**DESCRIPTION OF THE TASK:** Within the listing that follows, how many lines contain the word "پولیس"? Only the number is wanted.
▶
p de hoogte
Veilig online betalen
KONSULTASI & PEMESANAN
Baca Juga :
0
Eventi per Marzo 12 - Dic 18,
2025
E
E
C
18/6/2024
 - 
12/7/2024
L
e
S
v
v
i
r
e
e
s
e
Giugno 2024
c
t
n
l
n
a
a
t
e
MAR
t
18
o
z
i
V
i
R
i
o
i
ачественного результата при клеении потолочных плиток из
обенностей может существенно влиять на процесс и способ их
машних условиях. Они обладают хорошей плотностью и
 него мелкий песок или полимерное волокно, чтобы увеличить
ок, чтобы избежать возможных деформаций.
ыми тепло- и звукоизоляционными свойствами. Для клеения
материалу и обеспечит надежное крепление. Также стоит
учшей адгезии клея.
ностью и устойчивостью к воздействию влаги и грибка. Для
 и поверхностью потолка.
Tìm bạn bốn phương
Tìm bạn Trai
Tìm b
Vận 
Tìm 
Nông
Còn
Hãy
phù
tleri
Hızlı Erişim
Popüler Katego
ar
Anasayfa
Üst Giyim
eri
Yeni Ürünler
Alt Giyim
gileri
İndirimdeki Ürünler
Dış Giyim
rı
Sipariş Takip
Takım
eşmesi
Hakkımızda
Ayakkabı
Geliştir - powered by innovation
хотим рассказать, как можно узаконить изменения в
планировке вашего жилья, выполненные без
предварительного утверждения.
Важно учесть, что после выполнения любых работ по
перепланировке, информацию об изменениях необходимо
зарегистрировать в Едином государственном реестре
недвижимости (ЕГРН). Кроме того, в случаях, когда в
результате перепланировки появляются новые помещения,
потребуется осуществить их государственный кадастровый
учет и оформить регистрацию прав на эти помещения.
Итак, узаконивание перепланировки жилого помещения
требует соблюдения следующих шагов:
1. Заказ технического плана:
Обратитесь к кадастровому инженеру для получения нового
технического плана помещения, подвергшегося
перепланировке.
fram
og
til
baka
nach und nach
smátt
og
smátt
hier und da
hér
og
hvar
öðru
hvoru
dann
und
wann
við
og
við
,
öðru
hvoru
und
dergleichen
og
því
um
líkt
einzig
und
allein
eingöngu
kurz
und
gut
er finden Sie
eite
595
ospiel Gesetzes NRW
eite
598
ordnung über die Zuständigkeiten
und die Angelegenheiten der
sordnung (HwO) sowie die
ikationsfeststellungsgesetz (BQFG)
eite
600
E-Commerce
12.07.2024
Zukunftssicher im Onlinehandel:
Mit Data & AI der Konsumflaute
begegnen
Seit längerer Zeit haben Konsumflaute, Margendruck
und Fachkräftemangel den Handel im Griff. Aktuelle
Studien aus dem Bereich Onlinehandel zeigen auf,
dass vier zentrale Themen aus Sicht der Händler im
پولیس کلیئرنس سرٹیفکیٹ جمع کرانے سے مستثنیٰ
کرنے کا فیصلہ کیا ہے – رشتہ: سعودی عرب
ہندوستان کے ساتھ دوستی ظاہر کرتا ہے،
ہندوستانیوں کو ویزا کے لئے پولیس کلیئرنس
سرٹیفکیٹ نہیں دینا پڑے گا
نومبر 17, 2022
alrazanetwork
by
◀
▶
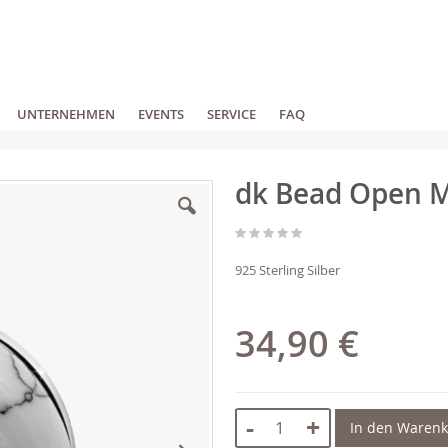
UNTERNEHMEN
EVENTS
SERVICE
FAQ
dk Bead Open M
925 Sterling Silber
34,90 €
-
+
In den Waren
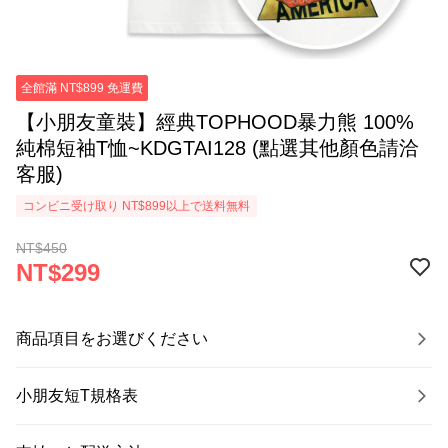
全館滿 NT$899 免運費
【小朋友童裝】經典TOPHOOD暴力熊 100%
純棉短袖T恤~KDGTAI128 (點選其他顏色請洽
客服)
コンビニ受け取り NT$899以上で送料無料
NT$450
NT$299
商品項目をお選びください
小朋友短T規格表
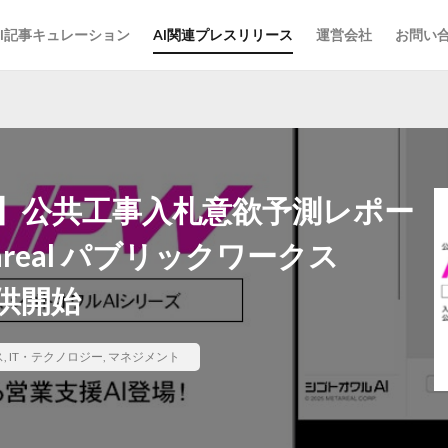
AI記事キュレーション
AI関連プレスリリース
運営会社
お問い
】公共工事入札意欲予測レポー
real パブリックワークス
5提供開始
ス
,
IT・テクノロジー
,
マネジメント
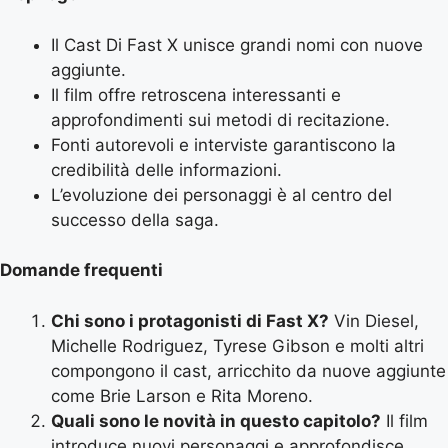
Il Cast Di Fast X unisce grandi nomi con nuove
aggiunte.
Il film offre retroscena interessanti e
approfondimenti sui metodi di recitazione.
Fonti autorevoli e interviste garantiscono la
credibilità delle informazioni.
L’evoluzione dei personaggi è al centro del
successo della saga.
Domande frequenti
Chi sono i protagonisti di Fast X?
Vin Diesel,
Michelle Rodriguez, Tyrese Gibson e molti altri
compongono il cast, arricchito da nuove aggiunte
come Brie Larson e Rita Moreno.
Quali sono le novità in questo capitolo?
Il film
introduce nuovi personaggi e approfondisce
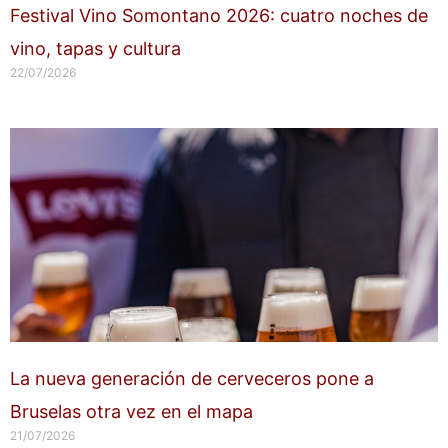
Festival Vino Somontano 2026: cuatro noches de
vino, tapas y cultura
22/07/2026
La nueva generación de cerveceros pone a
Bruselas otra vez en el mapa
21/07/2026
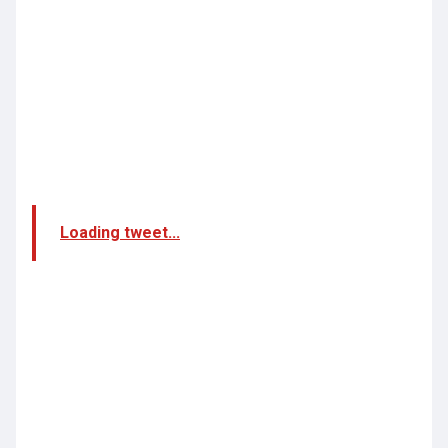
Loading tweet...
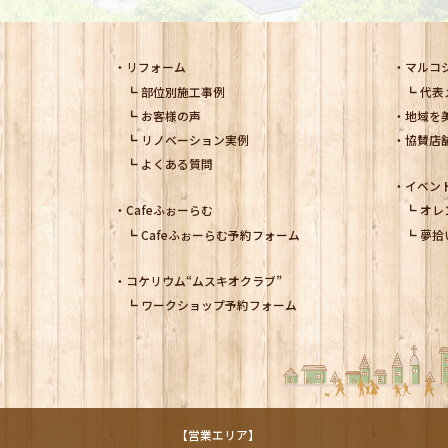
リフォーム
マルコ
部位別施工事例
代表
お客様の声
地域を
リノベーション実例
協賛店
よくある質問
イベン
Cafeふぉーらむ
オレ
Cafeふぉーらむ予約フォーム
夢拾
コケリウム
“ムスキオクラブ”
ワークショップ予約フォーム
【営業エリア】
◀
**TASK RESULT:** 2